◆ **Try it**
What you submit must be an exact copy of the listing below, with no images in it.

◆ **Extracted records**
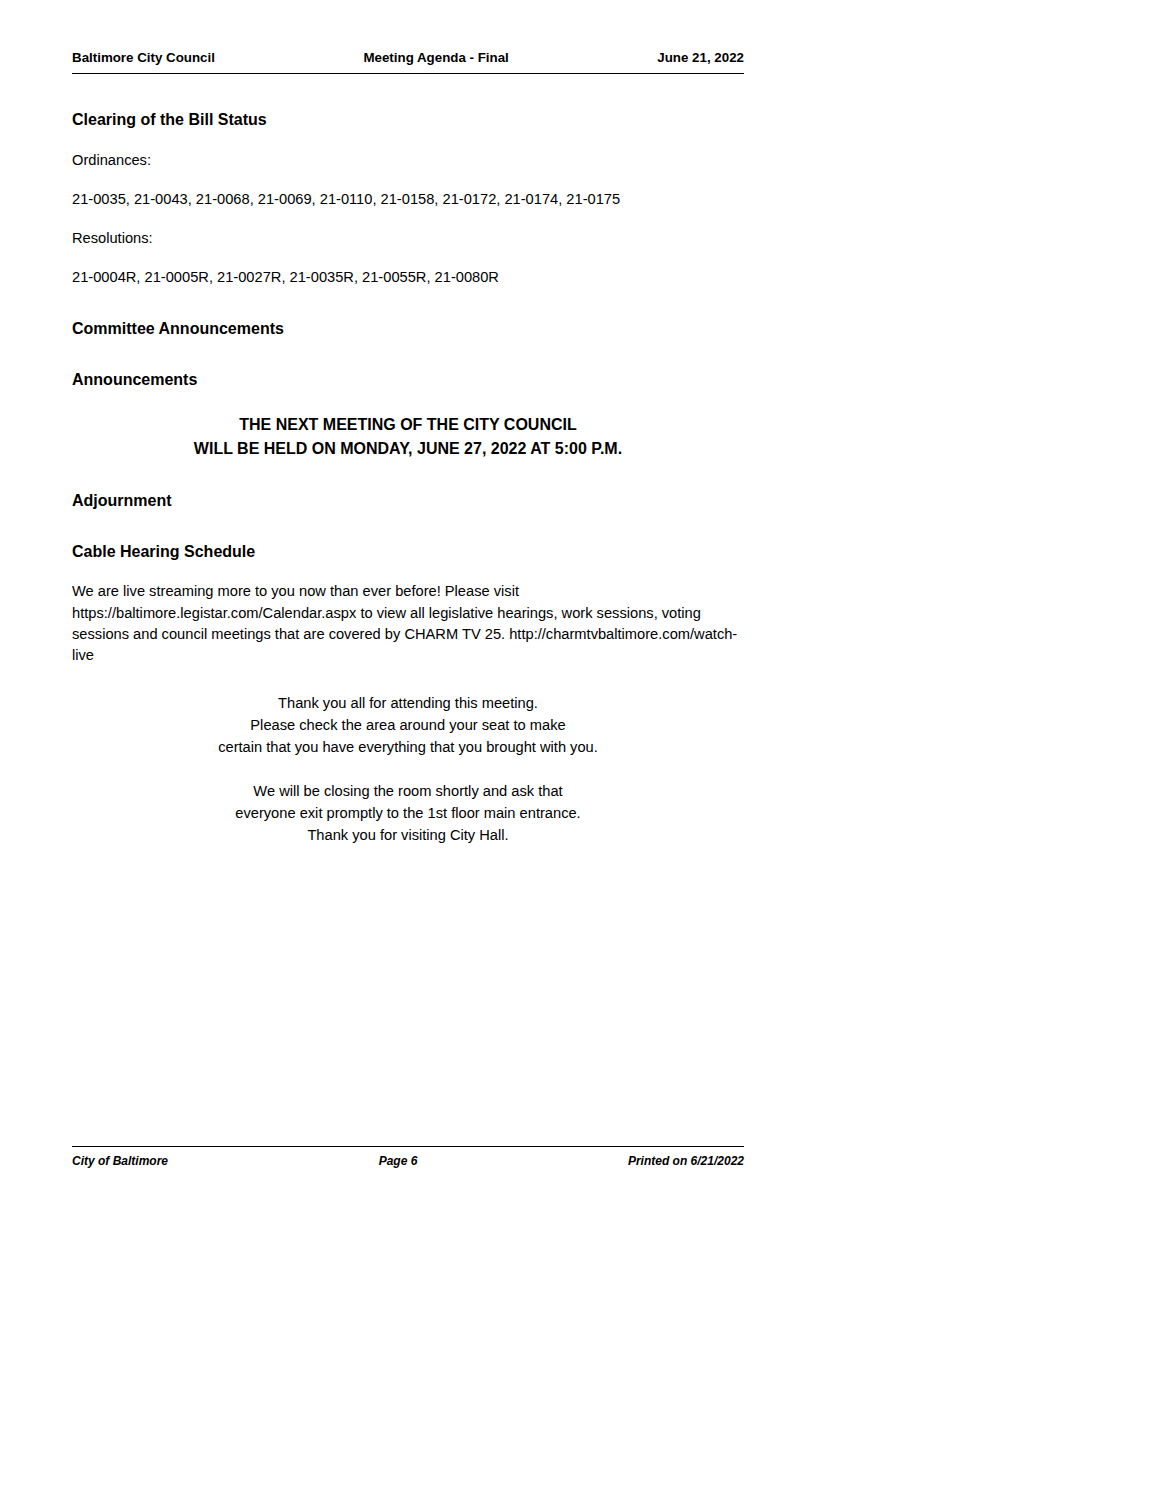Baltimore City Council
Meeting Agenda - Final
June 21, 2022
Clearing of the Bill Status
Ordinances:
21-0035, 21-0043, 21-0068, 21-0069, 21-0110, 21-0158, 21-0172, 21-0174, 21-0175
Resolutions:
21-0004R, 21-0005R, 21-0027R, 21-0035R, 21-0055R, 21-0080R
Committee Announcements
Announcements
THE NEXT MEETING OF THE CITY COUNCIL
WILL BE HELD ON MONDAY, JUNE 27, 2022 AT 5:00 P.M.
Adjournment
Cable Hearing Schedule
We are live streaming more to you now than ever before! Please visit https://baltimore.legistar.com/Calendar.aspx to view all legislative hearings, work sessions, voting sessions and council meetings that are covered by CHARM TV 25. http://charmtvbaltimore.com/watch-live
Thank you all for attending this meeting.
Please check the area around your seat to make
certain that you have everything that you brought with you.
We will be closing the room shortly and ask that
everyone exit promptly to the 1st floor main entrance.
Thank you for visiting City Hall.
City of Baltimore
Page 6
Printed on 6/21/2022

◆ **Task response**
Baltimore City Council
Meeting Agenda - Final
June 21, 2022
Clearing of the Bill Status
Ordinances:
21-0035, 21-0043, 21-0068, 21-0069, 21-0110, 21-0158, 21-0172, 21-0174, 21-0175
Resolutions:
21-0004R, 21-0005R, 21-0027R, 21-0035R, 21-0055R, 21-0080R
Committee Announcements
Announcements
THE NEXT MEETING OF THE CITY COUNCIL
WILL BE HELD ON MONDAY, JUNE 27, 2022 AT 5:00 P.M.
Adjournment
Cable Hearing Schedule
We are live streaming more to you now than ever before! Please visit https://baltimore.legistar.com/Calendar.aspx to view all legislative hearings, work sessions, voting sessions and council meetings that are covered by CHARM TV 25. http://charmtvbaltimore.com/watch-live
Thank you all for attending this meeting.
Please check the area around your seat to make
certain that you have everything that you brought with you.
We will be closing the room shortly and ask that
everyone exit promptly to the 1st floor main entrance.
Thank you for visiting City Hall.
City of Baltimore
Page 6
Printed on 6/21/2022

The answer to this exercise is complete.